К такой винтовке, вроде бы, должны прилагаться обоймы, такие пластинки, в которые вставляются пять патронов, потом открываешь затвор, ставишь сверху, нажимаешь пальцем и готово. Вот только тут они не прилагались, а потому патроны пришлось вставлять по одному. Но я справился после нескольких подсказок.
— Хорошее оружие, — сказал он, ещё раз осмотрев винтовку. — По нынешним временам просто царский подарок.
— Почему? — спросил я, было непонятно, автомат, по моему мнению, был бы полезнее.
— В условиях нехватки боеприпасов, нарезное оружие большого калибра, стреляющее далеко и точно, просто незаменимо.
С этими словами он снова прислонил винтовку к моей кровати и задул огонёк лампы, в воздухе поплыл едкий химический запах. Я перевернулся на живот, как привык делать у себя дома, уткнулся в подушку, пахнущую травой и цветами, а через несколько минут уже крепко спал. Потрясения, случившиеся в этот день и здорово повредившие и без того слабую нервную систему, отступили перед усталостью.
Утром проснулся поздно, в окно светило яркое солнце, я по привычке протянул руку, чтобы взять с тумбочки телефон, но рука сначала ухватила пустоту, а потом нащупала холодную сталь. Крепко сжав ствол винтовки, я едва не заплакал.

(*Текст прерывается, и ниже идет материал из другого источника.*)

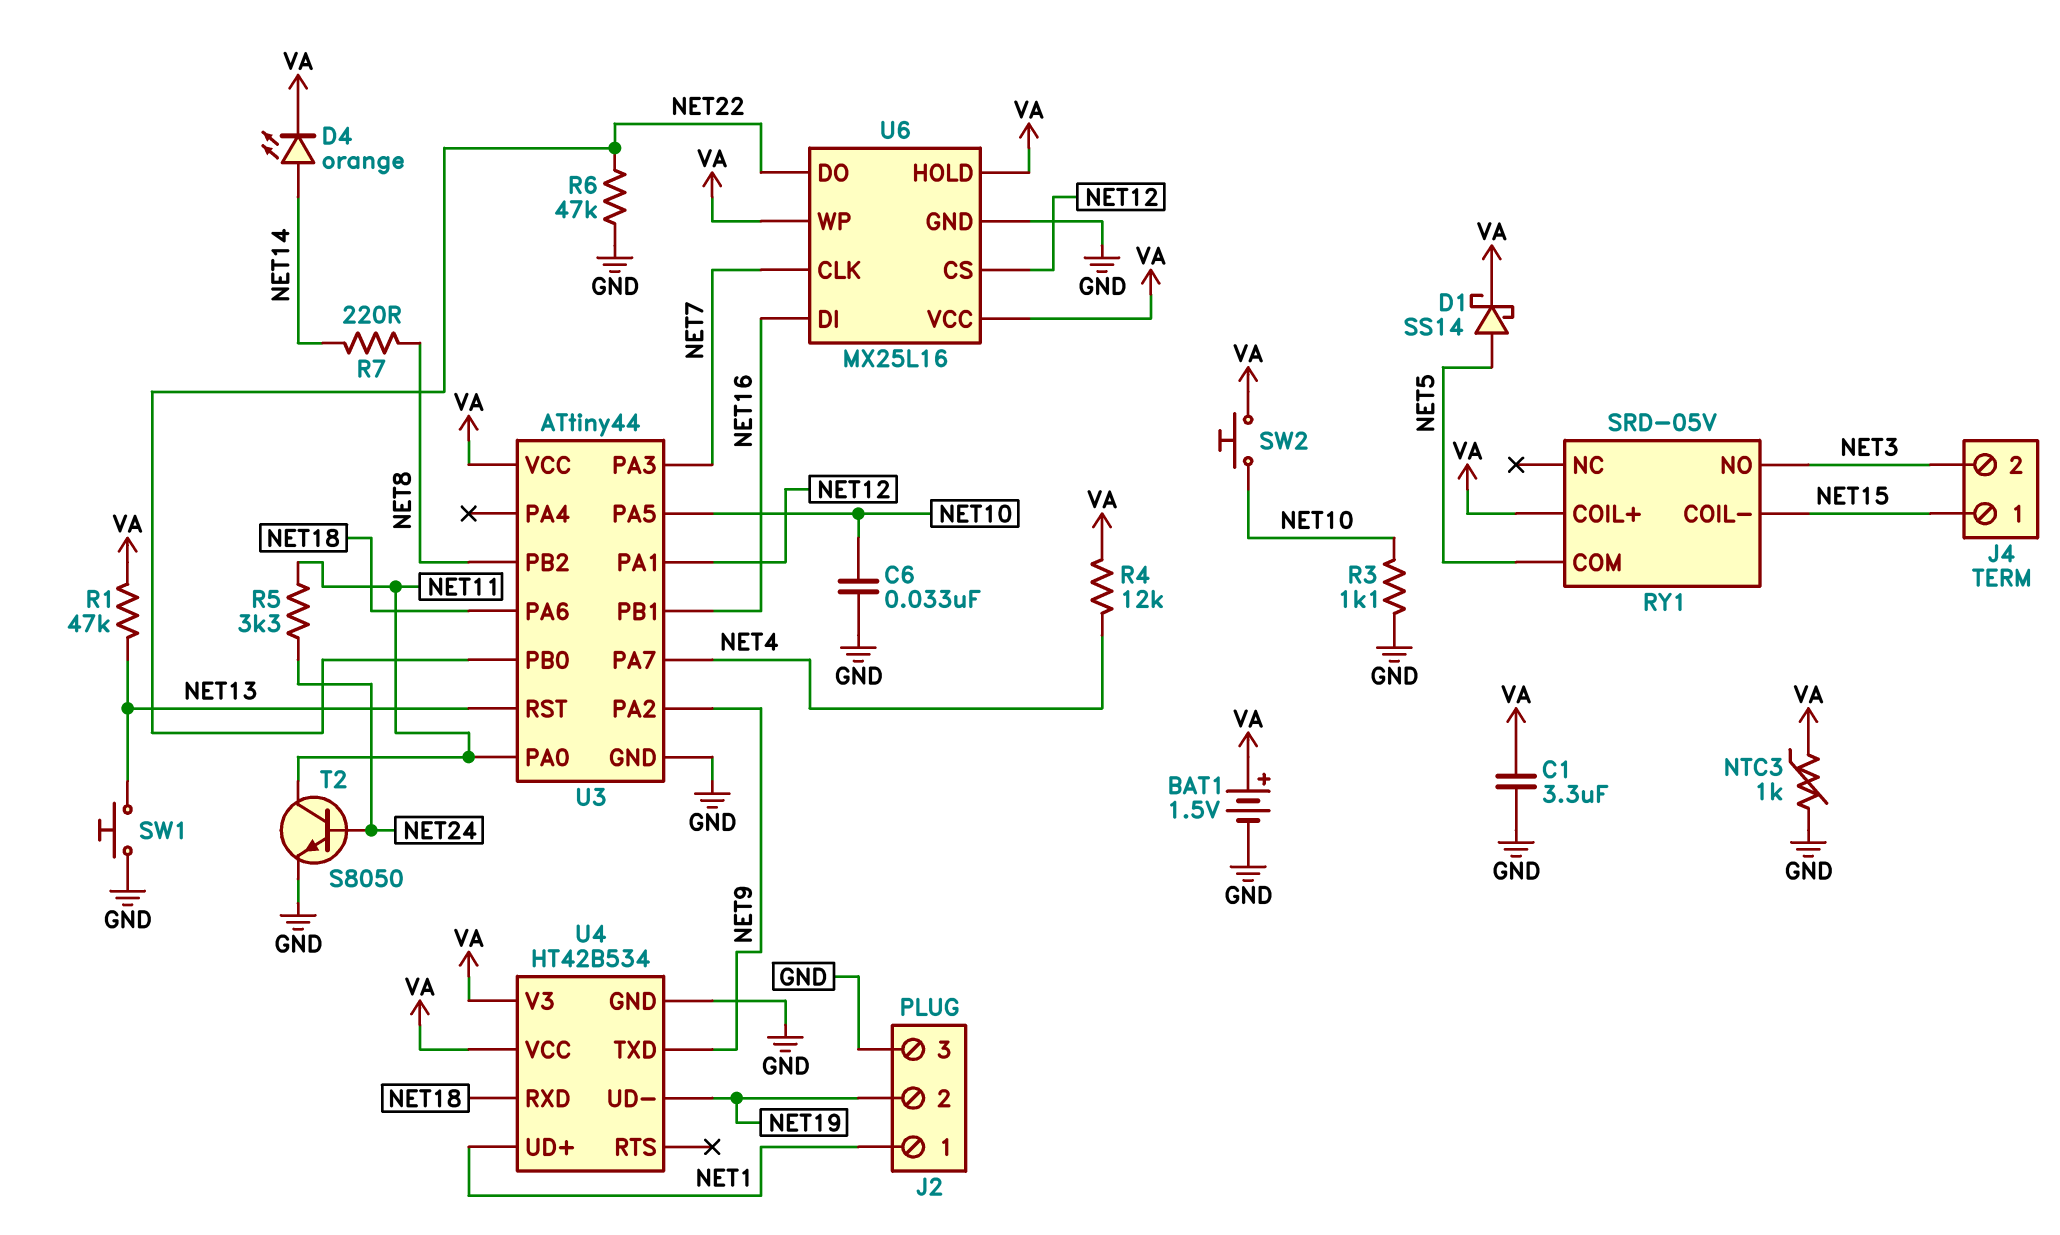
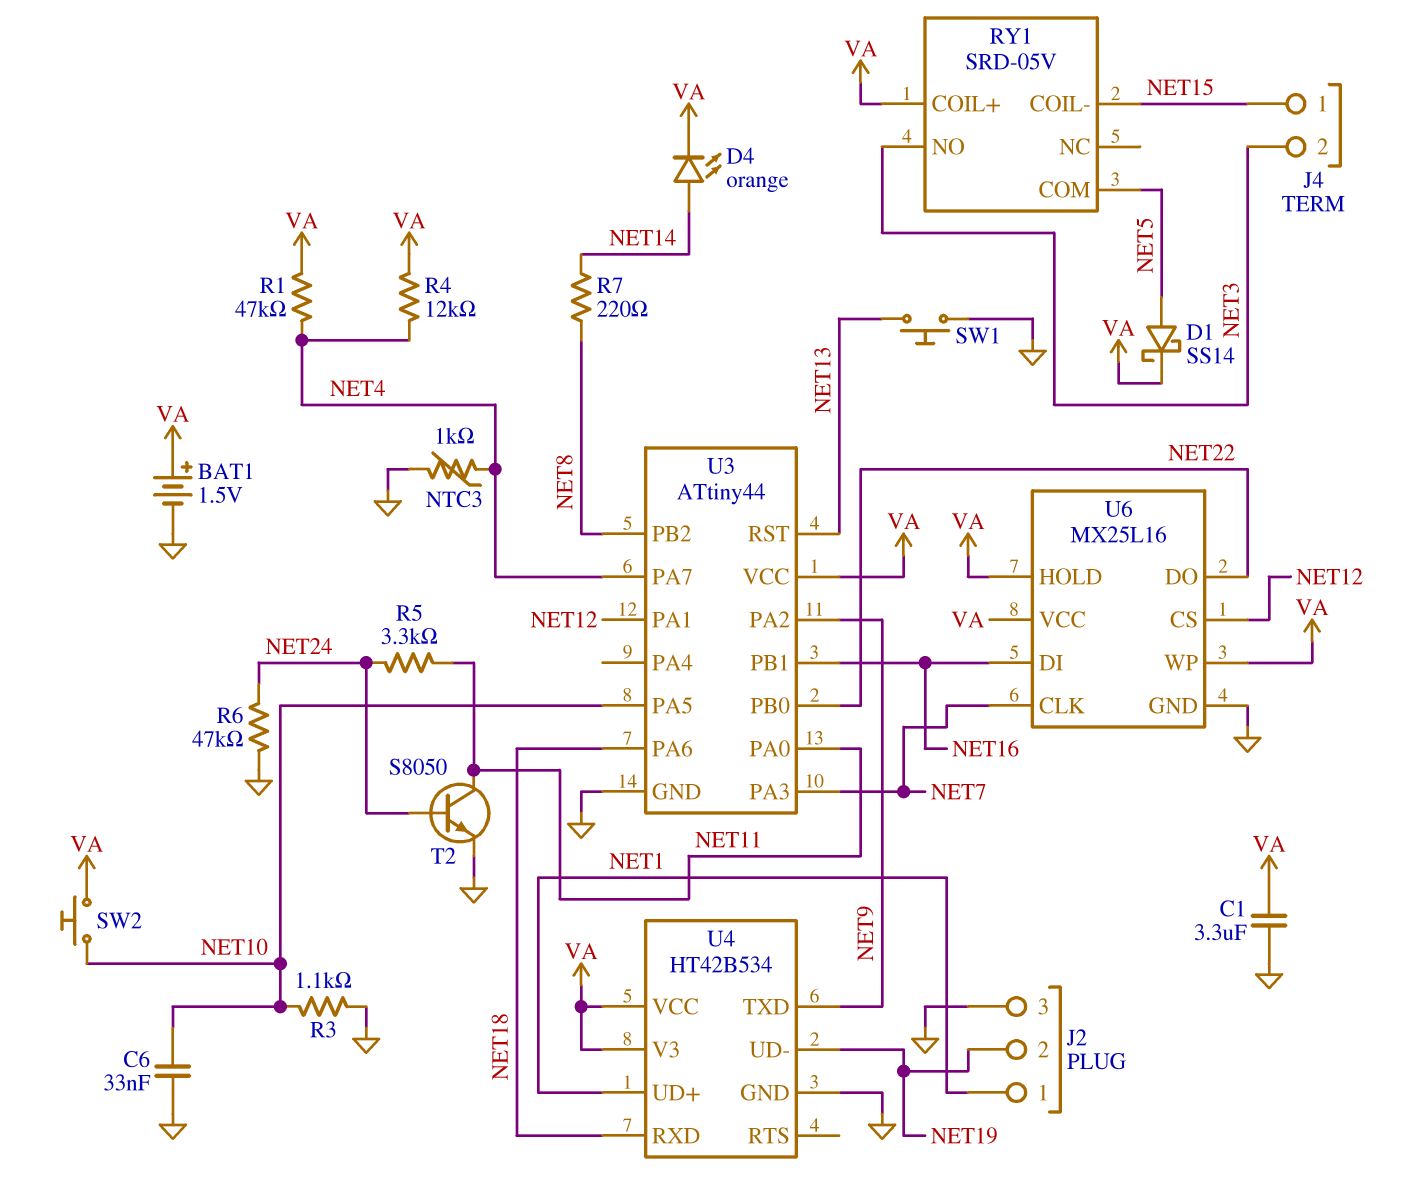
NTC3: 1k (GND, VA) -> 1k (GND, NET4)
R1: 47k (NET13, VA) -> 47k (NET4, VA)
R6: 47k (GND, NET22) -> 47k (GND, NET24)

— Я тебя будить не стал, — сказал Панцирь. Он сидел на соседней кровати, перед ним лежал разобранный автомат, все детали которого он старательно протирал промасленной тряпочкой. — Решил всё-таки задержаться немного, сейчас баню топят, помоемся, потом пойдём. Ты, кстати, тоже оружие почисть, я верю, что у старика оно хранилось, как надо, но всё же.
— Хорошо, — я не стал спорить, смысла в этом не было, уже ясно было, что выжить я смогу, только выполняя все его приказы. — Только подскажи, как.
Он подсказал, чистка оружия заняла минут двадцать, после чего мы, прямо с оружием в руках, отправились в баню. Баня располагалась в двух шагах от дома Степана Аркадьевича, небольшой деревянный домик на сваях, внутри разделённый на две неравных части, предбанник и помывочная, которая была также парной. Панцирь закрыл входную дверь, мы начали раздеваться.
— Надо тебе одежду попрактичнее добыть, — заметил он, глядя, как я снимаю с себя джинсы и рубашку. — Но здесь ловить нечего, с цивилизацией они порвали прочно, сами последнее донашивают. Потом попробую что-нибудь выменять.
В голом виде Панцирь выглядел ещё внушительнее, особенно на фоне меня, с руками и ногами, как спички, да и брюшко от сидячей работы стало появляться. Могучая фигура килограмм на сто не содержала ни капли жира, а только сухие мускулы, а на руках у него было нечто, что я сначала принял за элемент одежды, который он почему-то не снял, входя в помывочную. Какие-то наручи из пластика, наверное, полезная штука, особенно, чтобы с монстрами драться.
— Это наручи? — спросил я, наливая ковшом воду из котла в деревянную шайку. — Полезная вещь. А почему не снимаешь?
Я думал, он сейчас объяснит в своём стиле, что даже в бане нельзя быть ни в чём уверенным, но ведь оружие-то своё мы в предбаннике оставили.
— Не снимаются, — сказал он, немного поморщившись, заметно было, что тема эта ему неприятна.
— То есть, это… — меня осенила неприятная догадка.